Find the line that contains "text_box [1071, 56, 1402, 269]". Output it and every line after it to the end of the records, exactly as they appear.

Collected data
○ ○ ○ ○ ○
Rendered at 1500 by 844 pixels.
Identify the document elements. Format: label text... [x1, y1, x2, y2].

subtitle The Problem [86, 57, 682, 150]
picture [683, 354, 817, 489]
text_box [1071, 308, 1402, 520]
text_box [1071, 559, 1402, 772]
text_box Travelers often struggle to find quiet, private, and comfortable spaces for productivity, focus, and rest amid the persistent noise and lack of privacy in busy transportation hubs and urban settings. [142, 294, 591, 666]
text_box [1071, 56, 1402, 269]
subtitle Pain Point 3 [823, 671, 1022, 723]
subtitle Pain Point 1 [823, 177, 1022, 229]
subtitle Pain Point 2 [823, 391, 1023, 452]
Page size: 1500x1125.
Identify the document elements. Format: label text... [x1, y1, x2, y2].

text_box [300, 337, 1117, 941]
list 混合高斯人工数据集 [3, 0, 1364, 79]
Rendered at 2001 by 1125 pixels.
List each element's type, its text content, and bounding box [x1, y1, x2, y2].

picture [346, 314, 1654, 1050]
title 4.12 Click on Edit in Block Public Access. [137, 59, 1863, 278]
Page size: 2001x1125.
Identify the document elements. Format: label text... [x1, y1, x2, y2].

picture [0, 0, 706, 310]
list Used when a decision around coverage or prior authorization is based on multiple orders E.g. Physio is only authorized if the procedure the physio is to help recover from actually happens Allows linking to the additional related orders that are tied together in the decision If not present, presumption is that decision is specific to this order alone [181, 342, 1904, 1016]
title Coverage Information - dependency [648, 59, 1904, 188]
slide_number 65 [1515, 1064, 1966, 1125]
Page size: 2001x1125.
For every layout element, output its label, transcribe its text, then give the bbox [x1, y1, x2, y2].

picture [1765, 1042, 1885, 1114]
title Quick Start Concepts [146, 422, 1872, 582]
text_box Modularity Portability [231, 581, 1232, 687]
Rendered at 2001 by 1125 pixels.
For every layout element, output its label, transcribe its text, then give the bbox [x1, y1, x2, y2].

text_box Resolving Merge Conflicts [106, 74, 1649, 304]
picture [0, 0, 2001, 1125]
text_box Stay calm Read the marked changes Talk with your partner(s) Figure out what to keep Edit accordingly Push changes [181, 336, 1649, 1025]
○ ○ ○ ○ ○
§ **EXPECTED ANSWER**
text_box [1071, 56, 1402, 269]
subtitle Pain Point 3 [823, 671, 1022, 723]
subtitle Pain Point 1 [823, 177, 1022, 229]
subtitle Pain Point 2 [823, 391, 1023, 452]
Page size: 1500x1125.
Identify the document elements. Format: label text... [x1, y1, x2, y2].

text_box [300, 337, 1117, 941]
list 混合高斯人工数据集 [3, 0, 1364, 79]
Rendered at 2001 by 1125 pixels.
List each element's type, its text content, and bounding box [x1, y1, x2, y2].

picture [346, 314, 1654, 1050]
title 4.12 Click on Edit in Block Public Access. [137, 59, 1863, 278]
Page size: 2001x1125.
Identify the document elements. Format: label text... [x1, y1, x2, y2].

picture [0, 0, 706, 310]
list Used when a decision around coverage or prior authorization is based on multiple orders E.g. Physio is only authorized if the procedure the physio is to help recover from actually happens Allows linking to the additional related orders that are tied together in the decision If not present, presumption is that decision is specific to this order alone [181, 342, 1904, 1016]
title Coverage Information - dependency [648, 59, 1904, 188]
slide_number 65 [1515, 1064, 1966, 1125]
Page size: 2001x1125.
For every layout element, output its label, transcribe its text, then give the bbox [x1, y1, x2, y2].

picture [1765, 1042, 1885, 1114]
title Quick Start Concepts [146, 422, 1872, 582]
text_box Modularity Portability [231, 581, 1232, 687]
Rendered at 2001 by 1125 pixels.
For every layout element, output its label, transcribe its text, then give the bbox [x1, y1, x2, y2].

text_box Resolving Merge Conflicts [106, 74, 1649, 304]
picture [0, 0, 2001, 1125]
text_box Stay calm Read the marked changes Talk with your partner(s) Figure out what to keep Edit accordingly Push changes [181, 336, 1649, 1025]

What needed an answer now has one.